◆ **WORK TO BE COMPLETED**: Your answer should consist of every line in the records that holds "down".

◆ **SOURCE RECORDS**:
* * *
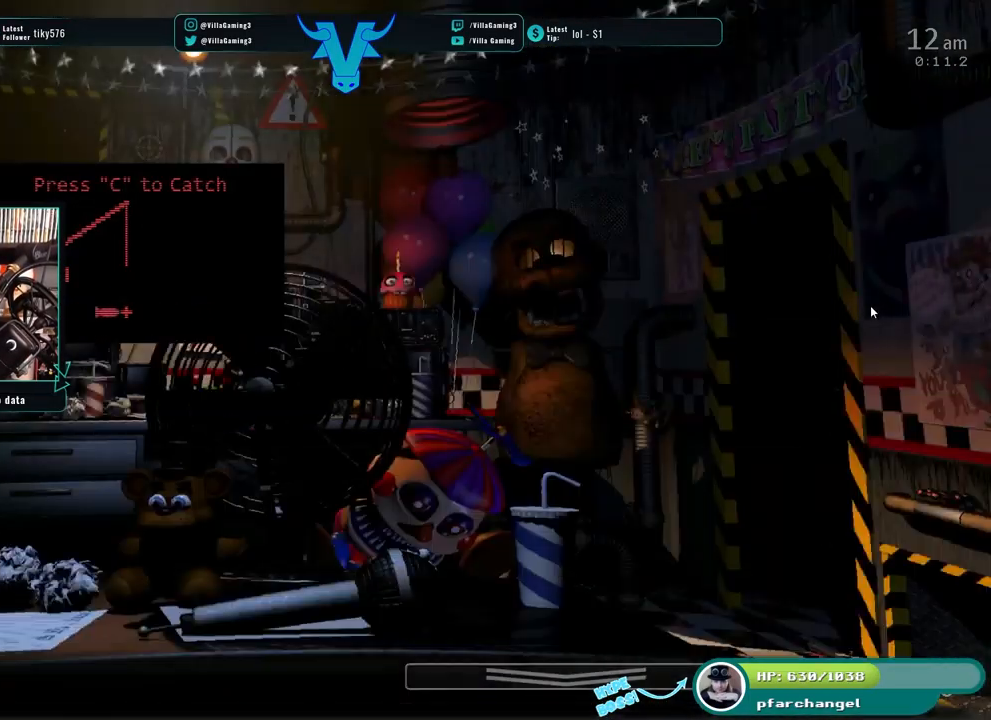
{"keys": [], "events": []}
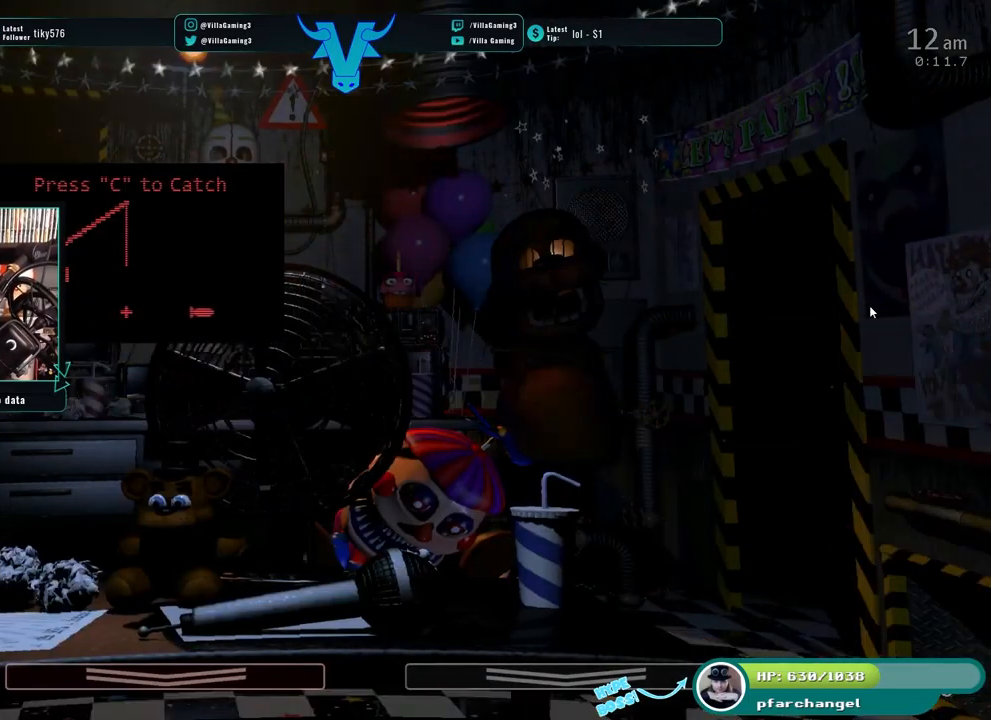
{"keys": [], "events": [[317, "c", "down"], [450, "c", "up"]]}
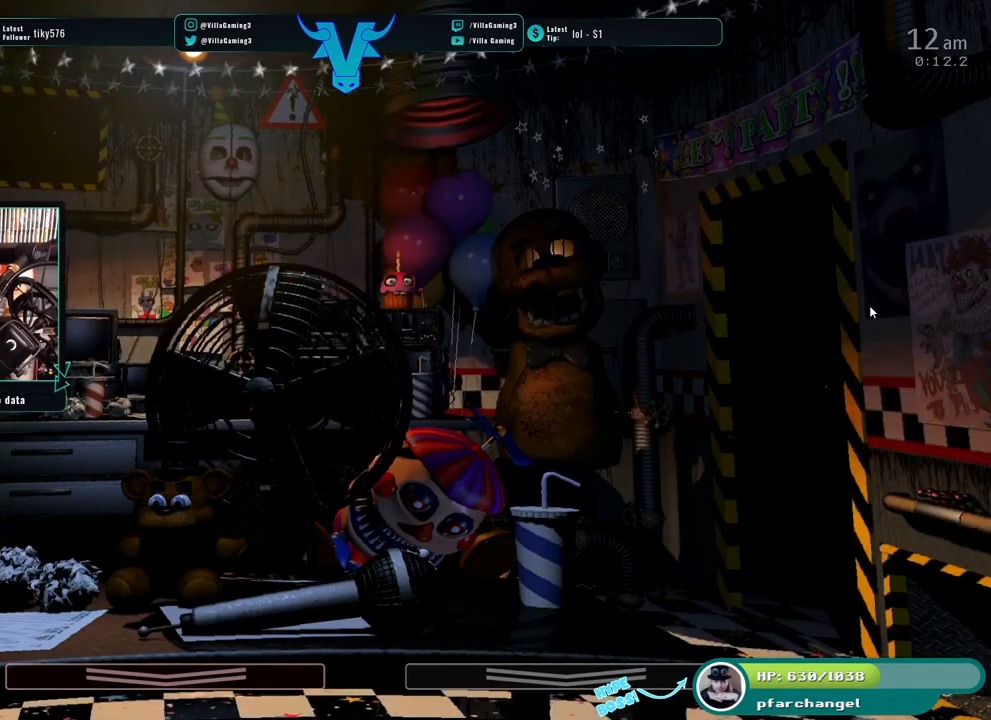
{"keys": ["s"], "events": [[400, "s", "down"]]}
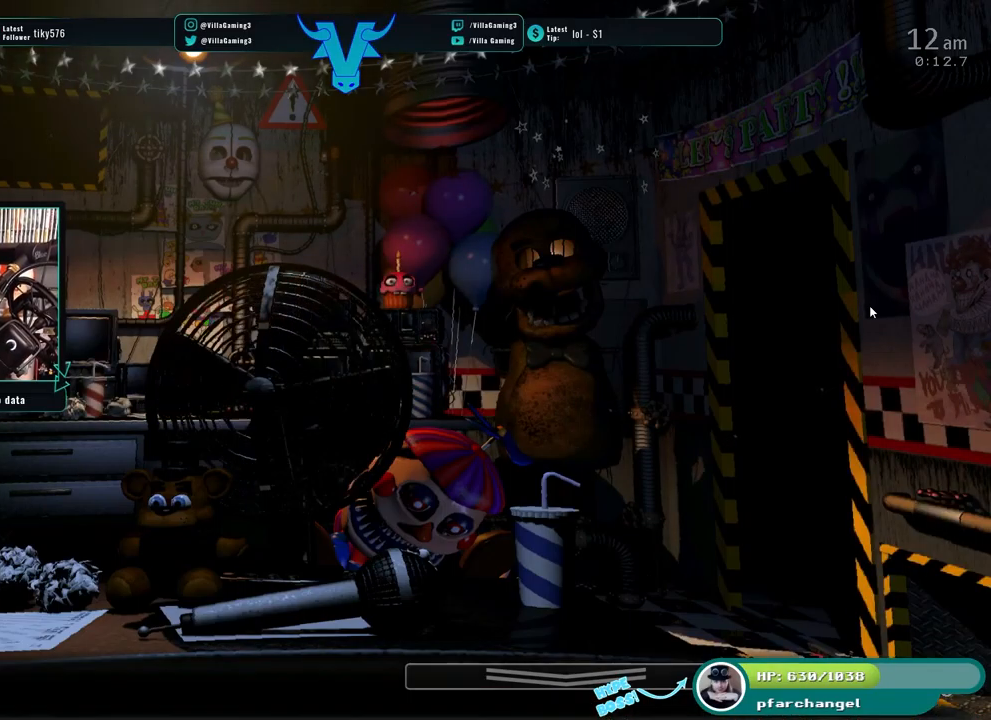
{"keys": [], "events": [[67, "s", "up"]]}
* * *
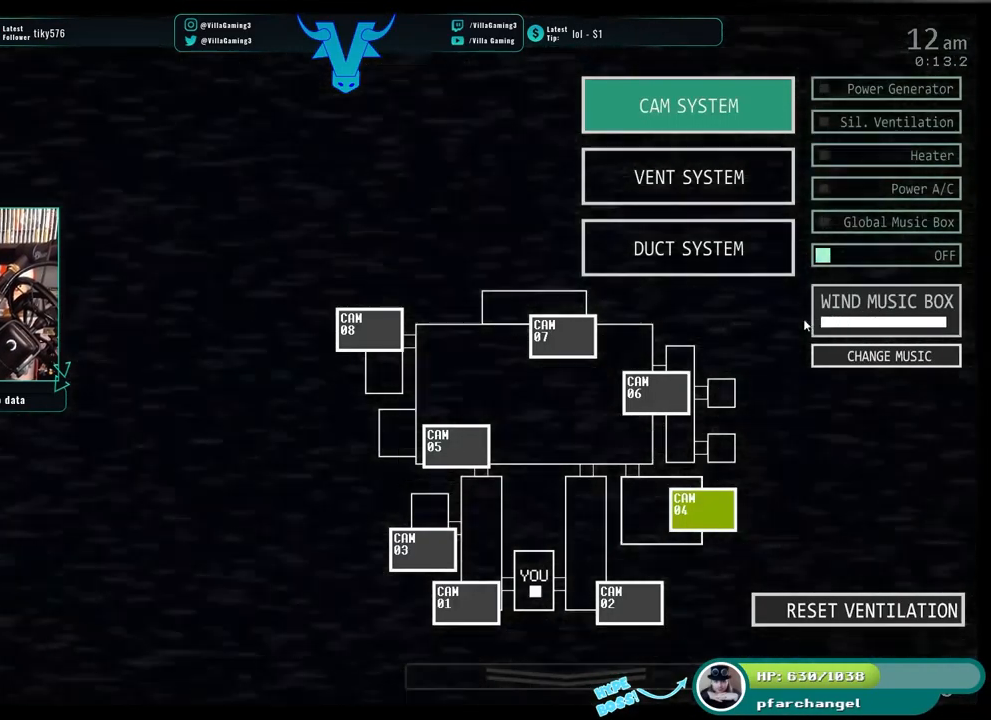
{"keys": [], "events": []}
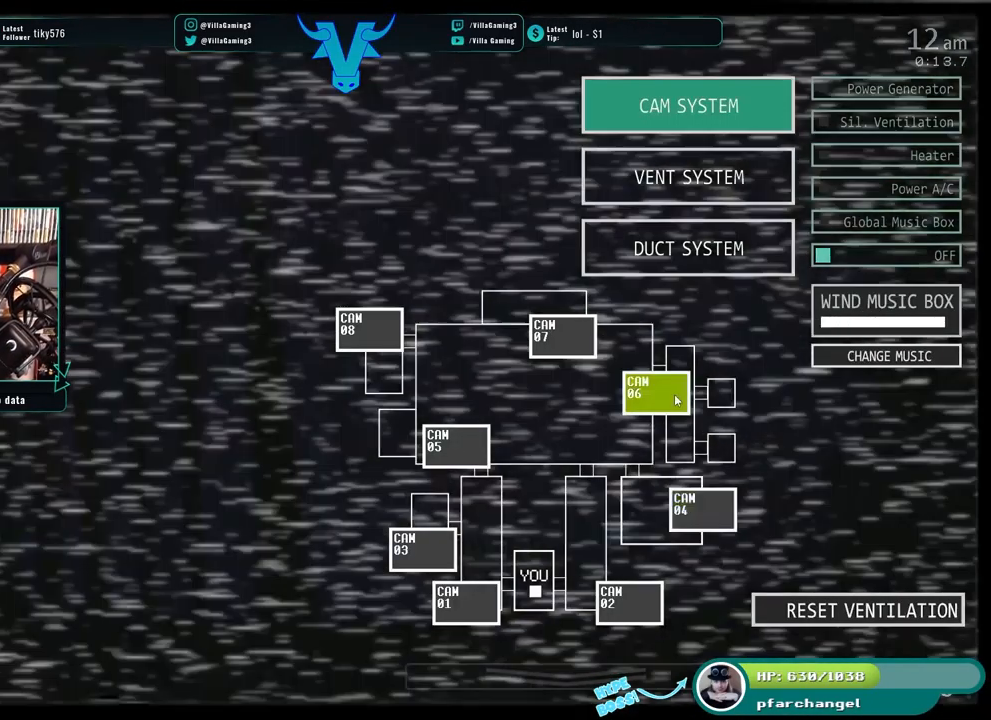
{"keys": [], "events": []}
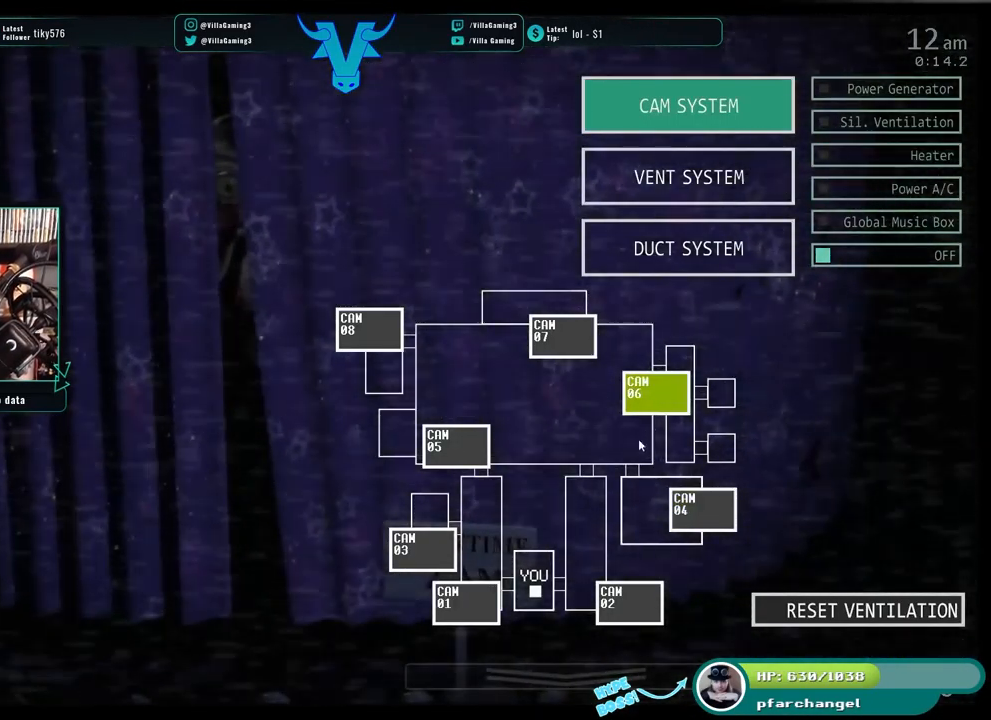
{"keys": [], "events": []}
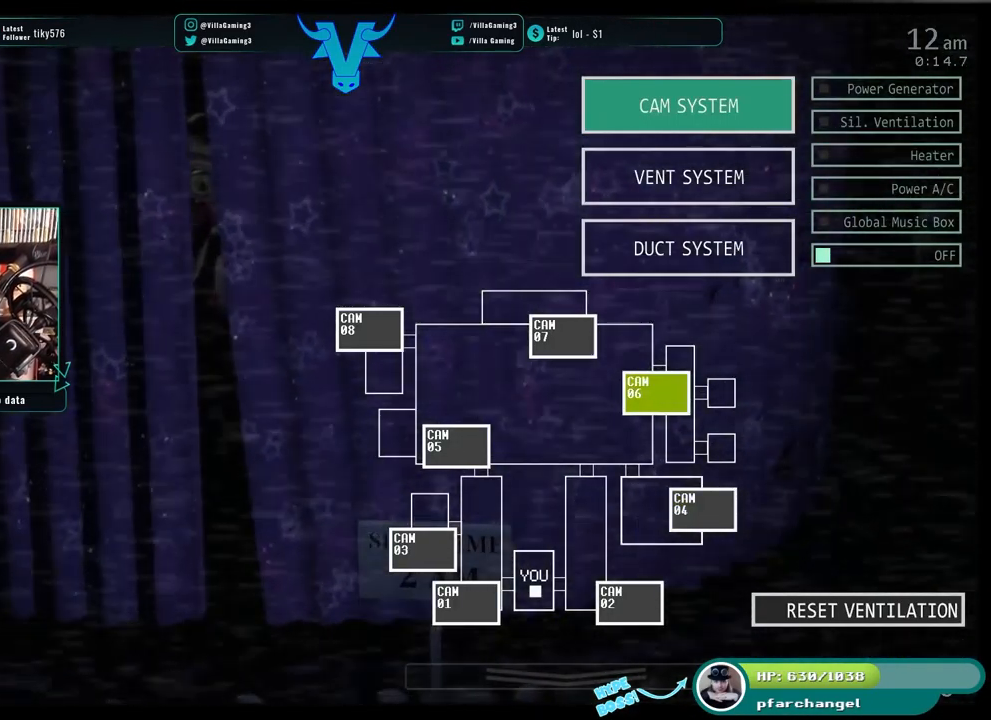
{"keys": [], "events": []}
* * *
◆ **ANSWER**:
{"keys": [], "events": [[317, "c", "down"], [450, "c", "up"]]}
{"keys": ["s"], "events": [[400, "s", "down"]]}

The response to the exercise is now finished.